LP interview: Secondaries come first
Anneken Tappe interviews Idinvest CEO Christophe Bavière and asks why secondaries funds are increasingly attractive for European investors
Many investors had to rethink their investment approaches in the light of the financial crisis and the situation Europe is in now. Have you seen a change in the group of LPs that are interested in secondary funds?
Yes, we have seen a significant increase in interest. In the current market and in light of the financial crisis, the traditional primary fund approach is being challenged. We are raising a new vehicle that is 100% focused on secondary transactions. It is obvious why the secondary market is attractive to investors: it has a shorter duration and generates immediate returns. And opportunities in the market are quite rich. What we have seen is that investors develop more sophisticated approaches. They want exposure to a specific part of the secondary market to manage risks. To get a good return you need to focus on a niche.
What impact does an increase in distressed portfolios have on secondaries?
If you think that the underlying economy is poor - let's assume that - this raises concerns, such as what risks should you look at for secondary transactions. Our immediate reaction at Idinvest is that it is appropriate to play this risk through the secondary as opposed to the primary market.
The trust in Europe is not very high, but in secondaries you see what you're buying and you don't pay for a single deal GPs are working on.
As a rule of thumb for private equity strategies, remember to never buy the benchmark, it's always about cherry-picking. The worst thing to do is to make an investment decision without considering your own preferences. The current secondary market is perfect for that.
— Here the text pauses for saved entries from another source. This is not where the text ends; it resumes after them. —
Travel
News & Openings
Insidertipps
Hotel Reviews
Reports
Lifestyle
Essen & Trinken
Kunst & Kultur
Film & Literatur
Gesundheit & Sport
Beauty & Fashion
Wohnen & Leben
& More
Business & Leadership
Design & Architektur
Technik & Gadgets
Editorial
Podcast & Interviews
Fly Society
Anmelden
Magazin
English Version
What are your thoughts on family offices as a credible investor group in the private equity space? Some say they are looking for more direct involvement, some say they should stick with a passive approach.
Family offices are not a homogenous group. The large ones behave more or less like real institutional investors. But yes, we are supported by family offices as well. They tend to be very open to somewhat tailored investment solutions.
Plus, sometimes you need a co-investor and family offices can be a good choice, as they can react much faster than some institutional investors. They are a credible group, all in all, and they complete an investor base very nicely.
They can also be a good resource for secondary transactions. We bought from family offices at a significant discount before. Then they could refocus on their core investment strategy. It can be a rational decision to sell fast at a big discount, and it was a very good decision for us to buy in this case.
Are there any regions or sectors in Europe that are particularly interesting in terms of future dealflow?
Last year, we could buy a portfolio of mid-market deals in the automobile industry in northern Italy. Nobody would have a look at it, not because it is not a good investment, but because of the words ‘Italy' and ‘automobile'.
I'm also thinking of Spanish companies exporting to domestic markets in South America. We have seen opportunities in 2012, but there could be more like that in the future. Overall, we will continue to concentrate on small transactions. Private equity is an inefficient asset class: it is illiquid and not very transparent. But in the case of deals in the range of ⇔5-35m, there may be more value for money.
Investors often say that private equity requires a lot of time and energy for an ultimately more complex business. That's why you should only focus on those components of the market that you know best. We access assets without intermediaries and thereby get more information on them. In the end, you create alpha when you have specific access to information. That's why it's best to find a niche.
Not too long ago, there were some GPs who said mezzanine was becoming a rarity in Europe. What is your opinion on the mezzanine market?
Currently, we see a lot of situations where you get a cash coupon plus PIK, making it a return largely north of 10%, as well as access to warrants. On a usual deal, these warrants will yield a 15% return if equity makes 25%. But to buy cheap and make 25% IRR today... Well, it's rare, as there is still a lot of dry powder and high valuations.
In short, mezzanine generates returns for investors from day one and our analysis is that on some specific transactions, the final expected IRR will be competing (and outperform) the equity sponsor's IRR.
In continental Europe, 2012 saw a lot of deals for which it was better to be exposed through mezzanine than through equity. Certainly, this is a momentary observation and it adapts to the current market situation.
At the same time, 2012 has seen a rally in high-yield bonds and now you would have to move into the really distressed bonds to generate the same returns.